- Quoted passage:

Cows, cakes, and credit cards. Oh my. What do they have in common? They’re all part of the rich history of content marketing.
While content marketing seems new, it’s actually been around in some form for hundreds of years. Let’s run through a brief history of content marketing so you can appreciate its roots and assure your coworkers or managers that content marketing is a proven approach.
Perhaps the earliest example of content marketing dates back to 1732, when a young Ben Franklin launched Poor Richard’s Almanac to promote his printing business. The publication offered a range of useful and entertaining content to attract customers and to show off Franklin’s printing capabilities. We can thank content marketing for words of wisdom like “Fish and Visitors stink in 3 days.”
In the 1800s, several prominent content marketing efforts launched in print. For example, Johnson & Johnson launched three publications for doctors and medical professionals about topics like treating wounds. John Deere launched a magazine called The Furrow for its farmer customers and still publishes it today.
And the 18th century closed with the tire company Michelin launching that famous Michelin Guide for drivers who needed guidance on lodging, food, and more while traveling. Today, Michelin stars are the most prestigious ratings a restaurant can get.
Throughout the 1900s, content marketing expanded into more industries, more formats, and more distribution methods. Some notable examples emerged in the food, toy, and retail industries.
In 1905, Jell-O published a recipe book featuring many ways to incorporate the Jell-O product. In 1924, Betty Crocker launched daytime radio’s first cooking show and started publishing recipe books, too. Sears and Procter & Gamble kicked off radio shows around that time, as well.
Weight Watchers innovated content marketing in 1968 by distributing their magazine not only to its customers but also in newsstands and grocery stores.
And LEGO started a magazine called Brick Kicks in 1987 that is still available today as LEGO Club Magazine.
Finally, since the World Wide Web opened to widespread use at the end of the 20th century, content marketing has exploded. From websites to social media to movies, the industry has innovated in many ways.

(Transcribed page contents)
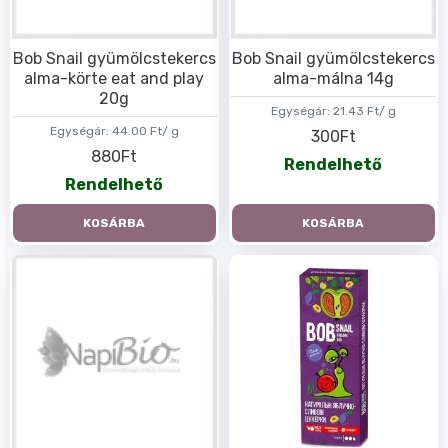
Bob Snail gyümölcstekercs
Bob Snail gyümölcstekercs
alma-körte eat and play
alma-málna 14g
20g
Egységár:
21.43 Ft/ g
Egységár:
44.00 Ft/ g
300Ft
880Ft
Rendelhető
Rendelhető
KOSÁRBA
KOSÁRBA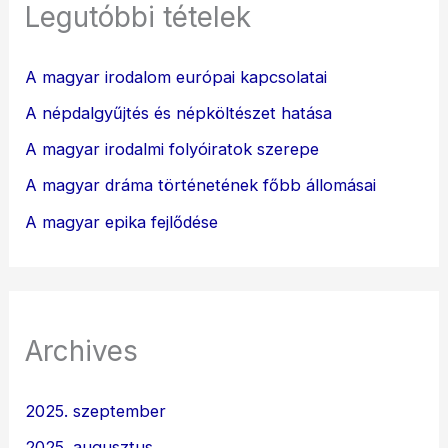
Legutóbbi tételek
A magyar irodalom európai kapcsolatai
A népdalgyűjtés és népköltészet hatása
A magyar irodalmi folyóiratok szerepe
A magyar dráma történetének főbb állomásai
A magyar epika fejlődése
Archives
2025. szeptember
2025. augusztus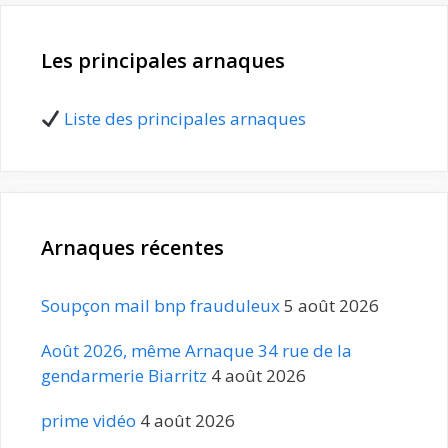
Les principales arnaques
Liste des principales arnaques
Arnaques récentes
Soupçon mail bnp frauduleux
5 août 2026
Août 2026, même Arnaque 34 rue de la
gendarmerie Biarritz
4 août 2026
prime vidéo
4 août 2026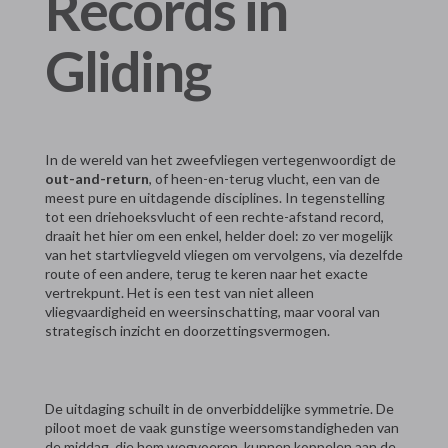
Records in
Gliding
In de wereld van het zweefvliegen vertegenwoordigt de
out-and-return
, of heen-en-terug vlucht, een van de
meest pure en uitdagende disciplines. In tegenstelling
tot een driehoeksvlucht of een rechte-afstand record,
draait het hier om een enkel, helder doel: zo ver mogelijk
van het startvliegveld vliegen om vervolgens, via dezelfde
route of een andere, terug te keren naar het exacte
vertrekpunt. Het is een test van niet alleen
vliegvaardigheid en weersinschatting, maar vooral van
strategisch inzicht en doorzettingsvermogen.
De uitdaging schuilt in de onverbiddelijke symmetrie. De
piloot moet de vaak gunstige weersomstandigheden van
de middag, die hem wegvoeren, kunnen koppelen aan de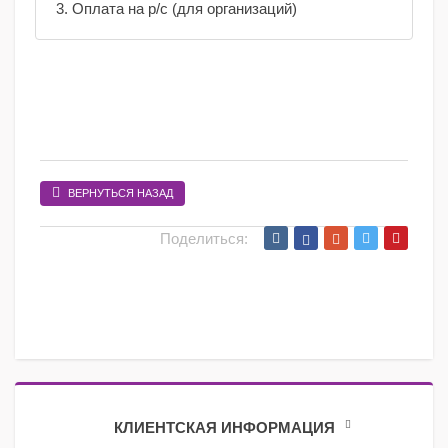
3. Оплата на р/с (для организаций)
ВЕРНУТЬСЯ НАЗАД
Поделиться:
КЛИЕНТСКАЯ ИНФОРМАЦИЯ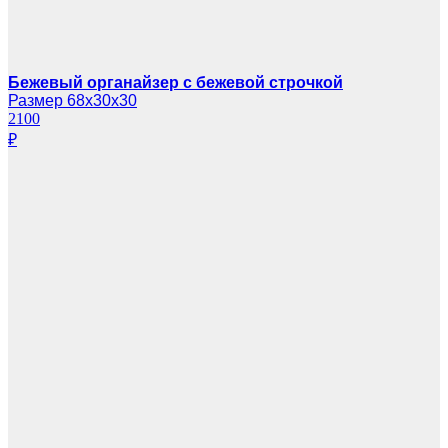
Бежевый органайзер с бежевой строчкой
Размер 68х30х30
2100
₽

- Problems to work on:
**a)** From the content marketing history, extract the passage from "Throughout the 1900s, content" up to and including "and retail industries.".
**b)** For each statement, say yes or no according to the content marketing history, and quote the words that settle it.
(i) Ben Franklin launched Poor Richard’s Almanac to promote his printing business.
(ii) John Deere no longer publishes The Furrow.
(iii) Weight Watchers distributed its 1968 magazine only to its customers.
**c)** According to the content marketing history, in what year did Jell-O publish its recipe book?
Rely on the content marketing history text and nothing else.

- Solutions to the tasks:
**a)**
Throughout the 1900s, content marketing expanded into more industries, more formats, and more distribution methods. Some notable examples emerged in the food, toy, and retail industries.

**b)**
(i) Yes: "a young Ben Franklin launched Poor Richard’s Almanac to promote his printing business"
(ii) No: "still publishes it today"
(iii) No: "not only to its customers but also in newsstands and grocery stores"

**c)** 1905